3 Grievance 57335-15). Plaintiff alleges that DOCCS did not respond to many of his grievances. See id. at 3 ("I carefully explain I sent seven inmate grievances that was never responded to force me to grieve superintendent of grievance program Donald Uhler concern my seven grievances for no reason not being process by inmate grievance program office").2 Plaintiff also uses his Objections to highlight the facts that he believes support his constitutional claims. See id. at 2-3 (discussing the facts underlying Plaintiff's excessive force claims); id. at 4 (discussing the facts underlying Plaintiff's medical indifference claim and

alleging that "[s]ince Dr. Kumar approve me Ibuprofen [for teeth pain] without examining my teeth and the pains he could have done so with providing me herpes medication"); id. at 5 (arguing that Plaintiff was denied recreation for three years even though he "followed the recreation rules," and that the corrections officers "lied in summary judgement [sic] stating it wasn't there [sic] responsibility" to ensure Plaintiff received recreation time); id. at 6 (arguing that video operator Officer Drumm, Area Supervisor Fletcher, Security Supervisor Salls, and Sergeant Donah failed to intervene to stop excessive force used against Plaintiff). Next, Plaintiff argues that he continues to be harassed in prison and has been denied his mail. See id. at 7. Finally, Plaintiff asks the Court to provide him with documents due to his

"poor person status" and requests video evidence to help him prove his claims. See id. at 2 (requesting the trial transcript from an unrelated case, 9:15-CV-1078); id. at 4 (requesting "copies of all sick call slips and letters I sent to Doctor Kumar but you continue to never provide it"); Dkt. No. 138 at 1 (requesting a copy of Plaintiff's "objection to summary judgment").
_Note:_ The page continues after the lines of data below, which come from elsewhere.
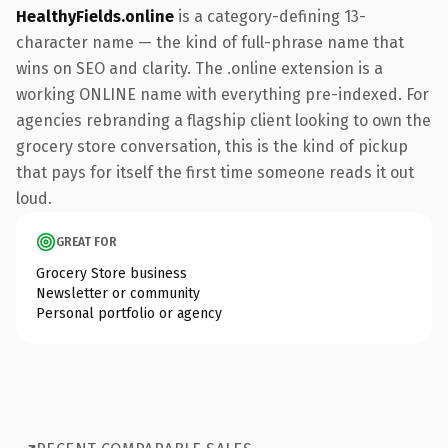
HealthyFields.online
is a category-defining 13-
character name — the kind of full-phrase name that
wins on SEO and clarity. The .online extension is a
working ONLINE name with everything pre-indexed. For
agencies rebranding a flagship client looking to own the
grocery store conversation, this is the kind of pickup
that pays for itself the first time someone reads it out
loud.
GREAT FOR
Grocery Store business
Newsletter or community
Personal portfolio or agency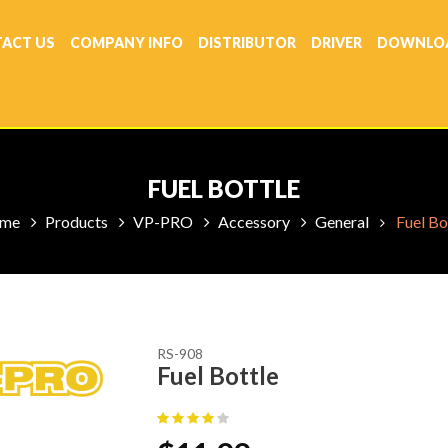
ACT US
COMPANY INFO
DISTRIBUTOR
DRIVER
DOWNLO
FUEL BOTTLE
me
Products
VP-PRO
Accessory
General
Fuel Bo
RS-908
Fuel Bottle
2 Additionally, Plaintiff argues that he could not submit a grievance until June 2015 because he was denied supplies to submit such a grievance from April 8, 2015 until May 6, 2015 . See Dkt. No. 137 at 2. Since this case involves incidents that allegedly occurred from December 2015 through June 2017, that argument is not relevant to the instant decision.